Dr Jacqueline Cornish OBE FRCP
Doctor of Science
Wednesday 29 January 2014 at 2.30 pm - Orator: Dr Esther Crawley
Two important births - of the NHS and of Dr Jackie Cornish - happened a few days apart in July some years ago. Each has had an important and lasting impact on patients – we might conclude that of the two, Dr Cornish is in rather better shape these days.
Jackie qualified as a Doctor from Bristol in 1972 and did many of her early medical jobs in this region. I am told that when her peers were scruffy junior doctors, struggling with 120 hour weeks and long 89 hour shifts, Jackie was always in control, calm, collected and impossibly glamorous with a love of fashion. Liam Donaldson (our former Chief Medical Officer) describes resuscitating a patient on the Cardiac Intensive Care Unit in the early hours one morning, when he turned around to see a “vision of loveliness” - Jackie Cornish – there to help.
Jackie’s friends and colleagues describe her as: passionate, hard working, honourable, direct, indefatigable, devoted to children, a good listener and loyal. In talking to them I was struck – even disappointed – by the absence of reports that she was badly behaved or did things she might later regret, with the exception of a report that as a medical student she used to be late for lectures. I have to add that this report is from one of our most senior and prestigious medical academics who only knows this as he was late as well!
After specialising in childhood cancer and leukaemia, Jackie was influential in creating the Paediatric Stem Cell Transplant unit at Bristol Royal Hospital for Children.
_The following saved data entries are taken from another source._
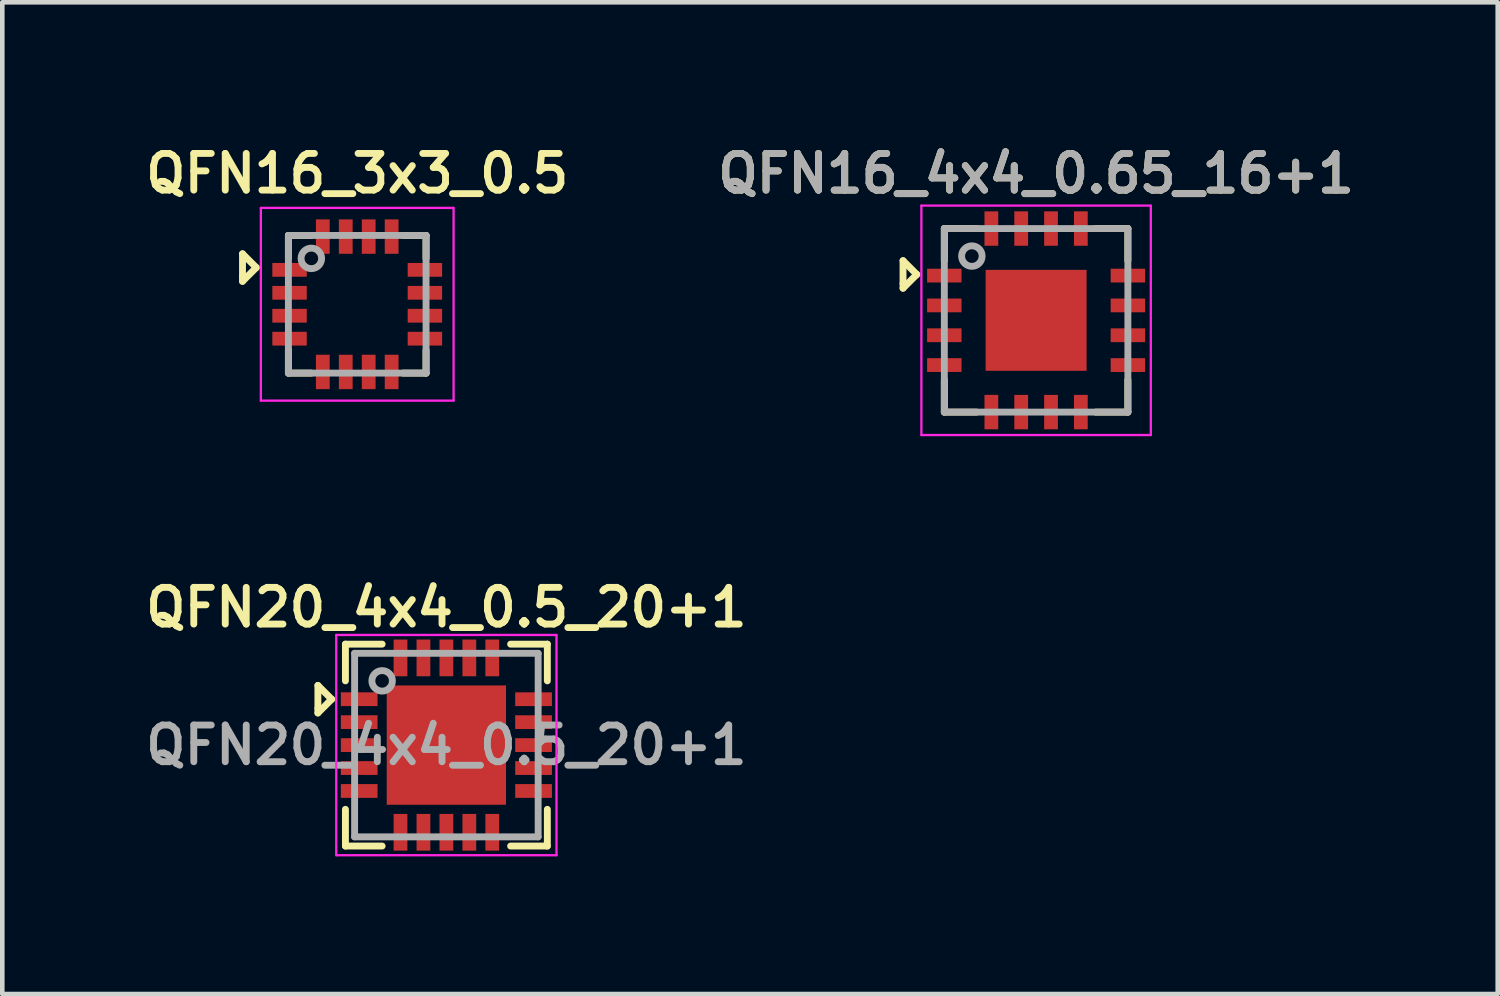
<source format=kicad_pcb>
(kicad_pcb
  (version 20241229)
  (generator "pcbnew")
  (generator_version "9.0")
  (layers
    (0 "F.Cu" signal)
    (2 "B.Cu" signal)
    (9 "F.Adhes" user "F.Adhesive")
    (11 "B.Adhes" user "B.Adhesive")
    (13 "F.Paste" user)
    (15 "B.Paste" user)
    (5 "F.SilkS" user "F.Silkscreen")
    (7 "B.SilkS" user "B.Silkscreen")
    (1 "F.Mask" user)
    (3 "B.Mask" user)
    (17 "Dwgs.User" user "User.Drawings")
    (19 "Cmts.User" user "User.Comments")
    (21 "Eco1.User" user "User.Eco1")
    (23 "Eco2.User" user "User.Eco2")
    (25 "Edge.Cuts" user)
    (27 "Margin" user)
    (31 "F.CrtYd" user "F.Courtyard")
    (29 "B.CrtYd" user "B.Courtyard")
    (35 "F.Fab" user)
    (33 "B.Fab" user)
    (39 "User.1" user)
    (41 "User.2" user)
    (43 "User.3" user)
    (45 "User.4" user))
  (footprint "QFN20_4x4_0.5_20+1"
    (layer "F.Cu")
    (at 6.678 13.188)
    (property "Reference" "QFN20_4x4_0.5_20+1" (at 0 -3 0) (layer "F.SilkS") (effects (font (size 0.8 0.8) (thickness 0.15))))
    (attr smd)
    (fp_line (start -2.8 -1.3) (end -2.5 -1) (stroke (width 0.15) (type solid)) (layer "F.SilkS"))
    (fp_line (start -2.8 -0.8) (end -2.8 -1.3) (stroke (width 0.15) (type solid)) (layer "F.SilkS"))
    (fp_line (start -2.8 -0.7) (end -2.8 -0.8) (stroke (width 0.15) (type solid)) (layer "F.SilkS"))
    (fp_line (start -2.5 -1) (end -2.8 -0.7) (stroke (width 0.15) (type solid)) (layer "F.SilkS"))
    (fp_line (start -2.2 -2.2) (end -2.2 -1.4) (stroke (width 0.15) (type solid)) (layer "F.SilkS"))
    (fp_line (start -2.2 1.4) (end -2.2 2.2) (stroke (width 0.15) (type solid)) (layer "F.SilkS"))
    (fp_line (start -2.2 2.2) (end -1.4 2.2) (stroke (width 0.15) (type solid)) (layer "F.SilkS"))
    (fp_line (start -1.4 -2.2) (end -2.2 -2.2) (stroke (width 0.15) (type solid)) (layer "F.SilkS"))
    (fp_line (start 1.4 -2.2) (end 2.2 -2.2) (stroke (width 0.15) (type solid)) (layer "F.SilkS"))
    (fp_line (start 1.4 2.2) (end 2.2 2.2) (stroke (width 0.15) (type solid)) (layer "F.SilkS"))
    (fp_line (start 2.2 -2.2) (end 2.2 -1.4) (stroke (width 0.15) (type solid)) (layer "F.SilkS"))
    (fp_line (start 2.2 2.2) (end 2.2 1.4) (stroke (width 0.15) (type solid)) (layer "F.SilkS"))
    (fp_line (start -2.4 -2.4) (end -2.4 2.4) (stroke (width 0.05) (type solid)) (layer "F.CrtYd"))
    (fp_line (start -2.4 -2.4) (end 2.4 -2.4) (stroke (width 0.05) (type solid)) (layer "F.CrtYd"))
    (fp_line (start -2.4 2.4) (end 2.4 2.4) (stroke (width 0.05) (type solid)) (layer "F.CrtYd"))
    (fp_line (start 2.4 -2.4) (end 2.4 2.4) (stroke (width 0.05) (type solid)) (layer "F.CrtYd"))
    (fp_line (start -2 -2) (end 2 -2) (stroke (width 0.15) (type solid)) (layer "F.Fab"))
    (fp_line (start -2 2) (end -2 -2) (stroke (width 0.15) (type solid)) (layer "F.Fab"))
    (fp_line (start 2 -2) (end 2 2) (stroke (width 0.15) (type solid)) (layer "F.Fab"))
    (fp_line (start 2 2) (end -2 2) (stroke (width 0.15) (type solid)) (layer "F.Fab"))
    (fp_circle (center -1.4 -1.4) (end -1.3 -1.2) (stroke (width 0.15) (type solid)) (fill no) (layer "F.Fab"))
    (fp_text user "${REFERENCE}" (at 0 0 0) (layer "F.Fab") (effects (font (size 0.8 0.8) (thickness 0.15))))
    (pad "1" smd rect (at -1.9 -1) (size 0.8 0.3) (layers "F.Cu" "F.Mask" "F.Paste"))
    (pad "2" smd rect (at -1.9 -0.5) (size 0.8 0.3) (layers "F.Cu" "F.Mask" "F.Paste"))
    (pad "3" smd rect (at -1.9 0) (size 0.8 0.3) (layers "F.Cu" "F.Mask" "F.Paste"))
    (pad "4" smd rect (at -1.9 0.5) (size 0.8 0.3) (layers "F.Cu" "F.Mask" "F.Paste"))
    (pad "5" smd rect (at -1.9 1) (size 0.8 0.3) (layers "F.Cu" "F.Mask" "F.Paste"))
    (pad "6" smd rect (at -1 1.9 90) (size 0.8 0.3) (layers "F.Cu" "F.Mask" "F.Paste"))
    (pad "7" smd rect (at -0.5 1.9 90) (size 0.8 0.3) (layers "F.Cu" "F.Mask" "F.Paste"))
    (pad "8" smd rect (at 0 1.9 90) (size 0.8 0.3) (layers "F.Cu" "F.Mask" "F.Paste"))
    (pad "9" smd rect (at 0.5 1.9 90) (size 0.8 0.3) (layers "F.Cu" "F.Mask" "F.Paste"))
    (pad "10" smd rect (at 1 1.9 90) (size 0.8 0.3) (layers "F.Cu" "F.Mask" "F.Paste"))
    (pad "11" smd rect (at 1.9 1) (size 0.8 0.3) (layers "F.Cu" "F.Mask" "F.Paste"))
    (pad "12" smd rect (at 1.9 0.5) (size 0.8 0.3) (layers "F.Cu" "F.Mask" "F.Paste"))
    (pad "13" smd rect (at 1.9 0) (size 0.8 0.3) (layers "F.Cu" "F.Mask" "F.Paste"))
    (pad "14" smd rect (at 1.9 -0.5) (size 0.8 0.3) (layers "F.Cu" "F.Mask" "F.Paste"))
    (pad "15" smd rect (at 1.9 -1) (size 0.8 0.3) (layers "F.Cu" "F.Mask" "F.Paste"))
    (pad "16" smd rect (at 1 -1.9 90) (size 0.8 0.3) (layers "F.Cu" "F.Mask" "F.Paste"))
    (pad "17" smd rect (at 0.5 -1.9 90) (size 0.8 0.3) (layers "F.Cu" "F.Mask" "F.Paste"))
    (pad "18" smd rect (at 0 -1.9 90) (size 0.8 0.3) (layers "F.Cu" "F.Mask" "F.Paste"))
    (pad "19" smd rect (at -0.5 -1.9 90) (size 0.8 0.3) (layers "F.Cu" "F.Mask" "F.Paste"))
    (pad "20" smd rect (at -1 -1.9 90) (size 0.8 0.3) (layers "F.Cu" "F.Mask" "F.Paste"))
    (pad "EP" smd rect (at 0 0) (size 2.6 2.6) (layers "F.Cu" "F.Mask" "F.Paste")))
  (footprint "QFN16_4x4_0.65_16+1"
    (layer "F.Cu")
    (at 19.53 3.931)
    (property "Reference" "QFN16_4x4_0.65_16+1" (at 0 -3.2 0) (layer "F.SilkS") (effects (font (size 0.8 0.8) (thickness 0.15))))
    (attr smd)
    (fp_line (start -2.9 -1.3) (end -2.6 -1) (stroke (width 0.15) (type solid)) (layer "F.SilkS"))
    (fp_line (start -2.9 -0.8) (end -2.9 -1.3) (stroke (width 0.15) (type solid)) (layer "F.SilkS"))
    (fp_line (start -2.9 -0.7) (end -2.9 -0.8) (stroke (width 0.15) (type solid)) (layer "F.SilkS"))
    (fp_line (start -2.6 -1) (end -2.9 -0.7) (stroke (width 0.15) (type solid)) (layer "F.SilkS"))
    (fp_line (start -2 -2) (end -2 -1.3) (stroke (width 0.15) (type solid)) (layer "F.SilkS"))
    (fp_line (start -2 1.3) (end -2 2) (stroke (width 0.15) (type solid)) (layer "F.SilkS"))
    (fp_line (start -2 2) (end -1.3 2) (stroke (width 0.15) (type solid)) (layer "F.SilkS"))
    (fp_line (start -1.3 -2) (end -2 -2) (stroke (width 0.15) (type solid)) (layer "F.SilkS"))
    (fp_line (start 1.3 -2) (end 2 -2) (stroke (width 0.15) (type solid)) (layer "F.SilkS"))
    (fp_line (start 1.3 2) (end 2 2) (stroke (width 0.15) (type solid)) (layer "F.SilkS"))
    (fp_line (start 2 -2) (end 2 -1.3) (stroke (width 0.15) (type solid)) (layer "F.SilkS"))
    (fp_line (start 2 2) (end 2 1.3) (stroke (width 0.15) (type solid)) (layer "F.SilkS"))
    (fp_line (start -2.5 -2.5) (end -2.5 2.5) (stroke (width 0.05) (type solid)) (layer "F.CrtYd"))
    (fp_line (start -2.5 -2.5) (end 2.5 -2.5) (stroke (width 0.05) (type solid)) (layer "F.CrtYd"))
    (fp_line (start -2.5 2.5) (end 2.5 2.5) (stroke (width 0.05) (type solid)) (layer "F.CrtYd"))
    (fp_line (start 2.5 -2.5) (end 2.5 2.5) (stroke (width 0.05) (type solid)) (layer "F.CrtYd"))
    (fp_line (start -2 -2) (end 2 -2) (stroke (width 0.15) (type solid)) (layer "F.Fab"))
    (fp_line (start -2 2) (end -2 -2) (stroke (width 0.15) (type solid)) (layer "F.Fab"))
    (fp_line (start 2 -2) (end 2 2) (stroke (width 0.15) (type solid)) (layer "F.Fab"))
    (fp_line (start 2 2) (end -2 2) (stroke (width 0.15) (type solid)) (layer "F.Fab"))
    (fp_circle (center -1.4 -1.4) (end -1.3 -1.2) (stroke (width 0.15) (type solid)) (fill no) (layer "F.Fab"))
    (fp_text user "${REFERENCE}" (at 0 -3.2 0) (layer "F.Fab") (effects (font (size 0.8 0.8) (thickness 0.15))))
    (pad "1" smd rect (at -2 -0.975) (size 0.75 0.3) (layers "F.Cu" "F.Mask" "F.Paste"))
    (pad "2" smd rect (at -2 -0.325) (size 0.75 0.3) (layers "F.Cu" "F.Mask" "F.Paste"))
    (pad "3" smd rect (at -2 0.325) (size 0.75 0.3) (layers "F.Cu" "F.Mask" "F.Paste"))
    (pad "4" smd rect (at -2 0.975) (size 0.75 0.3) (layers "F.Cu" "F.Mask" "F.Paste"))
    (pad "5" smd rect (at -0.975 2 90) (size 0.75 0.3) (layers "F.Cu" "F.Mask" "F.Paste"))
    (pad "6" smd rect (at -0.325 2 90) (size 0.75 0.3) (layers "F.Cu" "F.Mask" "F.Paste"))
    (pad "7" smd rect (at 0.325 2 90) (size 0.75 0.3) (layers "F.Cu" "F.Mask" "F.Paste"))
    (pad "8" smd rect (at 0.975 2 90) (size 0.75 0.3) (layers "F.Cu" "F.Mask" "F.Paste"))
    (pad "9" smd rect (at 2 0.975) (size 0.75 0.3) (layers "F.Cu" "F.Mask" "F.Paste"))
    (pad "10" smd rect (at 2 0.325) (size 0.75 0.3) (layers "F.Cu" "F.Mask" "F.Paste"))
    (pad "11" smd rect (at 2 -0.325) (size 0.75 0.3) (layers "F.Cu" "F.Mask" "F.Paste"))
    (pad "12" smd rect (at 2 -0.975) (size 0.75 0.3) (layers "F.Cu" "F.Mask" "F.Paste"))
    (pad "13" smd rect (at 0.975 -2 90) (size 0.75 0.3) (layers "F.Cu" "F.Mask" "F.Paste"))
    (pad "14" smd rect (at 0.325 -2 90) (size 0.75 0.3) (layers "F.Cu" "F.Mask" "F.Paste"))
    (pad "15" smd rect (at -0.325 -2 90) (size 0.75 0.3) (layers "F.Cu" "F.Mask" "F.Paste"))
    (pad "16" smd rect (at -0.975 -2 90) (size 0.75 0.3) (layers "F.Cu" "F.Mask" "F.Paste"))
    (pad "17" smd rect (at 0 0) (size 2.2 2.2) (layers "F.Cu" "F.Mask" "F.Paste")))
  (footprint "QFN16_3x3_0.5"
    (layer "F.Cu")
    (at 4.735 3.581)
    (property "Reference" "QFN16_3x3_0.5" (at 0 -2.85 0) (layer "F.SilkS") (effects (font (size 0.8 0.8) (thickness 0.15))))
    (attr smd)
    (fp_line (start -2.5 -1.1) (end -2.2 -0.8) (stroke (width 0.15) (type solid)) (layer "F.SilkS"))
    (fp_line (start -2.5 -0.6) (end -2.5 -1.1) (stroke (width 0.15) (type solid)) (layer "F.SilkS"))
    (fp_line (start -2.5 -0.5) (end -2.5 -0.6) (stroke (width 0.15) (type solid)) (layer "F.SilkS"))
    (fp_line (start -2.2 -0.8) (end -2.5 -0.5) (stroke (width 0.15) (type solid)) (layer "F.SilkS"))
    (fp_line (start -1.5 -1.5) (end -1.5 -1) (stroke (width 0.15) (type solid)) (layer "F.SilkS"))
    (fp_line (start -1.5 1) (end -1.5 1.5) (stroke (width 0.15) (type solid)) (layer "F.SilkS"))
    (fp_line (start -1.5 1.5) (end -1 1.5) (stroke (width 0.15) (type solid)) (layer "F.SilkS"))
    (fp_line (start -1 -1.5) (end -1.5 -1.5) (stroke (width 0.15) (type solid)) (layer "F.SilkS"))
    (fp_line (start 1 -1.5) (end 1.5 -1.5) (stroke (width 0.15) (type solid)) (layer "F.SilkS"))
    (fp_line (start 1 1.5) (end 1.5 1.5) (stroke (width 0.15) (type solid)) (layer "F.SilkS"))
    (fp_line (start 1.5 -1.5) (end 1.5 -1) (stroke (width 0.15) (type solid)) (layer "F.SilkS"))
    (fp_line (start 1.5 1.5) (end 1.5 1) (stroke (width 0.15) (type solid)) (layer "F.SilkS"))
    (fp_line (start -2.1 -2.1) (end -2.1 2.1) (stroke (width 0.05) (type solid)) (layer "F.CrtYd"))
    (fp_line (start -2.1 -2.1) (end 2.1 -2.1) (stroke (width 0.05) (type solid)) (layer "F.CrtYd"))
    (fp_line (start -2.1 2.1) (end 2.1 2.1) (stroke (width 0.05) (type solid)) (layer "F.CrtYd"))
    (fp_line (start 2.1 -2.1) (end 2.1 2.1) (stroke (width 0.05) (type solid)) (layer "F.CrtYd"))
    (fp_line (start -1.5 -1.5) (end 1.5 -1.5) (stroke (width 0.15) (type solid)) (layer "F.Fab"))
    (fp_line (start -1.5 1.5) (end -1.5 -1.5) (stroke (width 0.15) (type solid)) (layer "F.Fab"))
    (fp_line (start 1.5 -1.5) (end 1.5 1.5) (stroke (width 0.15) (type solid)) (layer "F.Fab"))
    (fp_line (start 1.5 1.5) (end -1.5 1.5) (stroke (width 0.15) (type solid)) (layer "F.Fab"))
    (fp_circle (center -1 -1) (end -0.9 -0.8) (stroke (width 0.15) (type solid)) (fill no) (layer "F.Fab"))
    (pad "1" smd rect (at -1.475 -0.75) (size 0.75 0.3) (layers "F.Cu" "F.Mask" "F.Paste"))
    (pad "2" smd rect (at -1.475 -0.25) (size 0.75 0.3) (layers "F.Cu" "F.Mask" "F.Paste"))
    (pad "3" smd rect (at -1.475 0.25) (size 0.75 0.3) (layers "F.Cu" "F.Mask" "F.Paste"))
    (pad "4" smd rect (at -1.475 0.75) (size 0.75 0.3) (layers "F.Cu" "F.Mask" "F.Paste"))
    (pad "5" smd rect (at -0.75 1.475 90) (size 0.75 0.3) (layers "F.Cu" "F.Mask" "F.Paste"))
    (pad "6" smd rect (at -0.25 1.475 90) (size 0.75 0.3) (layers "F.Cu" "F.Mask" "F.Paste"))
    (pad "7" smd rect (at 0.25 1.475 90) (size 0.75 0.3) (layers "F.Cu" "F.Mask" "F.Paste"))
    (pad "8" smd rect (at 0.75 1.475 90) (size 0.75 0.3) (layers "F.Cu" "F.Mask" "F.Paste"))
    (pad "9" smd rect (at 1.475 0.75) (size 0.75 0.3) (layers "F.Cu" "F.Mask" "F.Paste"))
    (pad "10" smd rect (at 1.475 0.25) (size 0.75 0.3) (layers "F.Cu" "F.Mask" "F.Paste"))
    (pad "11" smd rect (at 1.475 -0.25) (size 0.75 0.3) (layers "F.Cu" "F.Mask" "F.Paste"))
    (pad "12" smd rect (at 1.475 -0.75) (size 0.75 0.3) (layers "F.Cu" "F.Mask" "F.Paste"))
    (pad "13" smd rect (at 0.75 -1.475 90) (size 0.75 0.3) (layers "F.Cu" "F.Mask" "F.Paste"))
    (pad "14" smd rect (at 0.25 -1.475 90) (size 0.75 0.3) (layers "F.Cu" "F.Mask" "F.Paste"))
    (pad "15" smd rect (at -0.25 -1.475 90) (size 0.75 0.3) (layers "F.Cu" "F.Mask" "F.Paste"))
    (pad "16" smd rect (at -0.75 -1.475 90) (size 0.75 0.3) (layers "F.Cu" "F.Mask" "F.Paste")))
  (gr_rect
    (start -3 -3)
    (end 29.59 18.613)
    (stroke (width 0.1) (type default))
    (fill no)
    (layer "Edge.Cuts")))
</source>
This is one of the largest units in Europe and conducts transplants in children from across Europe and the UK. Stem cell transplantation involves working with the sickest children, some of whom will still die despite the most advanced and innovative treatment. As many of you can imagine, leading such a Unit requires incredible discipline, attention to detail and vast emotional reserves. Jackie has made many contributions in this role, of which two of the most important have been working with others to develop new techniques as well as transforming safety and quality by setting national and international standards. Each will have saved many lives.
Jackie did such an incredible job that she then became the Head of the Division of Women’s and Children’s Services at University Hospitals Bristol, where she managed a budget of 85 million, a small task compared to managing 2000 clinicians and 30 services. That alone would be enough for most people, but Jackie also contributed extensively to research programmes. She has an international reputation for her work on multiple national and international working groups and committees to improve Paediatric Stem Cell transplantation. Jackie’s commitment to fashion has continued. She is one of only 9 paediatricians listed in the 2013 Tatler guide to doctors, which comments that “The Louboutin-sporting consultant adores fashion”, whilst also mentioning that she treated X Factor winner Matt Cardle for cancer when he was a child.
Jackie’s services to paediatrics were honoured with an OBE in 2003, but this didn’t stop her wanting to do more. Last year, she became the most powerful paediatrician in the country when appointed the “National Clinical Director for Children, Young People and the Transition to Adulthood”. In this key job she advises the government on improving paediatric health care across all areas of the NHS. She says that her priorities are: “the reduction of child mortality, the programme that allows children to access psychological therapies, oversight of the 12 Maternity and Children's Strategic Clinical Networks, Long Term Conditions, the Congenital Cardiac Review and a big piece of work I am leading on Transition.” Remarkably, she has maintained her clinical work whilst in this position and only relinquished her management responsibilities in Bristol relatively recently. Despite the distractions of Westminster, Jackie has maintained her commitment to Bristol as a member of the Society of Merchant Venturers and a governor of Colston’s Girls’ School.
On a personal level, I hugely admire Jackie. As well as being a mother and a wonderful doctor, she is also a respected academic, a senior political figure in the NHS, an active Citizen of Bristol and is even recommended in the Tatler! Few people ever achieve one of these things in one life, I don’t know of anybody else who has done it all.
Madam Chancellor, I present to you Dr Jacqueline Cornish as eminently worthy of the degree of Doctor of Science honoris causa.